___ Exercise materials
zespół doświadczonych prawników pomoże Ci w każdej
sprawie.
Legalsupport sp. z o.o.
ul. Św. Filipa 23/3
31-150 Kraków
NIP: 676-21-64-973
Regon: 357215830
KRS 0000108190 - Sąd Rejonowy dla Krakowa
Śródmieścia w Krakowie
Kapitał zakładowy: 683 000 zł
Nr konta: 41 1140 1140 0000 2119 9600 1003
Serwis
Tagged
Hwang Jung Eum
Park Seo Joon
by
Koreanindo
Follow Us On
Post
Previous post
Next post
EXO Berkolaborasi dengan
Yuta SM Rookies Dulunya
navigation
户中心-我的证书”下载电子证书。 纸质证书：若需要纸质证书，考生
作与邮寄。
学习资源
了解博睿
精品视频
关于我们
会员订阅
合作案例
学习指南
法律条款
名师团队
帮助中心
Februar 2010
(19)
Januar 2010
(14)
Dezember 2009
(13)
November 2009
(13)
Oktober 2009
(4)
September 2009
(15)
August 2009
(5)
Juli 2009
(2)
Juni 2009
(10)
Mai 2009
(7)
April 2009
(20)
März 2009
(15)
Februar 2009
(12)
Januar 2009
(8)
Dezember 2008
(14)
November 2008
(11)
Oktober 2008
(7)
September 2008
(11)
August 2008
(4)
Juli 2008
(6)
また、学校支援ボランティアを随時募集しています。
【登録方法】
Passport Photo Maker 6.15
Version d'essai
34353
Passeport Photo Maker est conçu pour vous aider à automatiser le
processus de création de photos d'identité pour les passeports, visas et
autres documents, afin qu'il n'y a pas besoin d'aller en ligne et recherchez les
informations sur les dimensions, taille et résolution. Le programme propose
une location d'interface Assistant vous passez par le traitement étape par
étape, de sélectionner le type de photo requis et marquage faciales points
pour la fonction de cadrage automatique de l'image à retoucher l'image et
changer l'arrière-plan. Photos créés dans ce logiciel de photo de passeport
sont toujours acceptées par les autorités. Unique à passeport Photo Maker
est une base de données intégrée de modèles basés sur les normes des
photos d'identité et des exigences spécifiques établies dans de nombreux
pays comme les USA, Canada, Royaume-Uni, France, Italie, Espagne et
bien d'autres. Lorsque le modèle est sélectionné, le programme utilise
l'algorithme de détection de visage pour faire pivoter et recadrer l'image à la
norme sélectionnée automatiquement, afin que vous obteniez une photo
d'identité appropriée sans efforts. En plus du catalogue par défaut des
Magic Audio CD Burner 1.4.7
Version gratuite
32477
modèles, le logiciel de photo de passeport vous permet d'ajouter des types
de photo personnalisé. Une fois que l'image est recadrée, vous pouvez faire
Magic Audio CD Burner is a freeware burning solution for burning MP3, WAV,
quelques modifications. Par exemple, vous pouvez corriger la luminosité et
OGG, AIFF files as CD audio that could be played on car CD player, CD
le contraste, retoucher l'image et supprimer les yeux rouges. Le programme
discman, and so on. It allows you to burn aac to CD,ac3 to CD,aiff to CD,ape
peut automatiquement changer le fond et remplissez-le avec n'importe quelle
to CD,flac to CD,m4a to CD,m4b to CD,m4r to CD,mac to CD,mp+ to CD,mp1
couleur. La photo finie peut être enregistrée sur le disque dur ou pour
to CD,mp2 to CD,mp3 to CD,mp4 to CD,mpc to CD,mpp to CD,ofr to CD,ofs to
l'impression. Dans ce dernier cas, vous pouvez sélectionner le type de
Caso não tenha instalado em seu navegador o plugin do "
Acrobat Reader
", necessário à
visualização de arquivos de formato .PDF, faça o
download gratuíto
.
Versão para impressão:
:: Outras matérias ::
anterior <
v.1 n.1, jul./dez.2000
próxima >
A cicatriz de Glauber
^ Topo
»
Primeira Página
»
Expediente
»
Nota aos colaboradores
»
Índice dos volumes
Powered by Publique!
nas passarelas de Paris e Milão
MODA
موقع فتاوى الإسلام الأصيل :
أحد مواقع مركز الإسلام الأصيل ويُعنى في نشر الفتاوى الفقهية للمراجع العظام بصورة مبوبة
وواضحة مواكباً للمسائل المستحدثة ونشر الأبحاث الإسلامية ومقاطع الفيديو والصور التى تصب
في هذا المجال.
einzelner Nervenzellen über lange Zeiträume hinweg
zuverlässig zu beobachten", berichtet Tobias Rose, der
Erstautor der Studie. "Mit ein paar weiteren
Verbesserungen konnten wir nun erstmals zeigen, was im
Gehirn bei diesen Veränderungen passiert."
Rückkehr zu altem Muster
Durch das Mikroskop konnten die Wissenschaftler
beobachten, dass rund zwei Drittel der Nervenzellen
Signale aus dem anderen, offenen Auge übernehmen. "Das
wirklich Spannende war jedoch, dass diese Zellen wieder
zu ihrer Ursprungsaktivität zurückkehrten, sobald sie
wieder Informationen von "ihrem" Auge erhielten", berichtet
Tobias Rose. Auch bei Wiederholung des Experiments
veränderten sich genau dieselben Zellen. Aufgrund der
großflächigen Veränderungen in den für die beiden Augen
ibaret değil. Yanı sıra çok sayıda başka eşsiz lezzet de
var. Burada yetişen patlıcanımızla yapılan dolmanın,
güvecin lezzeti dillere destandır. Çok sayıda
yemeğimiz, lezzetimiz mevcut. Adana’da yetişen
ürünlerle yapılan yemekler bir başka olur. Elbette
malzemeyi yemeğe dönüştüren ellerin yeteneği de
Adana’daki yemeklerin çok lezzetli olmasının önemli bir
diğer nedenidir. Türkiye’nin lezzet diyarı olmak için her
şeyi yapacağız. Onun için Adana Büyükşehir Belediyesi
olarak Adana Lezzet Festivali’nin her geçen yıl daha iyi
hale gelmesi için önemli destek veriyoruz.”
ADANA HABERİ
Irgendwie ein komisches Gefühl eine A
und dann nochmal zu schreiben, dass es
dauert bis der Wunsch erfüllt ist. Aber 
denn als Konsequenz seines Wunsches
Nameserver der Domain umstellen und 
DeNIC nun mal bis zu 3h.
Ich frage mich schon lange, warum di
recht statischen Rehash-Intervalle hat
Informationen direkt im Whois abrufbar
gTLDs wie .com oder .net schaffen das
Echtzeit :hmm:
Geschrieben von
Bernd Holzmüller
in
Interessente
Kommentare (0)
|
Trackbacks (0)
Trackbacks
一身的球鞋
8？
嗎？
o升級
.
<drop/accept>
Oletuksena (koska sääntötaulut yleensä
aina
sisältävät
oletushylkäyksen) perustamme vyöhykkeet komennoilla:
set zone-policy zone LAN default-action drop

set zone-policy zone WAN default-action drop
______
• Task objective: When you reach the line in the material above that holds "Oktober 2008", begin reproducing lines exactly, and stop after the line that holds "pour la fonction".

• Response box:
Oktober 2008
(7)
September 2008
(11)
August 2008
(4)
Juli 2008
(6)
また、学校支援ボランティアを随時募集しています。
【登録方法】
Passport Photo Maker 6.15
Version d'essai
34353
Passeport Photo Maker est conçu pour vous aider à automatiser le
processus de création de photos d'identité pour les passeports, visas et
autres documents, afin qu'il n'y a pas besoin d'aller en ligne et recherchez les
informations sur les dimensions, taille et résolution. Le programme propose
une location d'interface Assistant vous passez par le traitement étape par
étape, de sélectionner le type de photo requis et marquage faciales points
pour la fonction de cadrage automatique de l'image à retoucher l'image et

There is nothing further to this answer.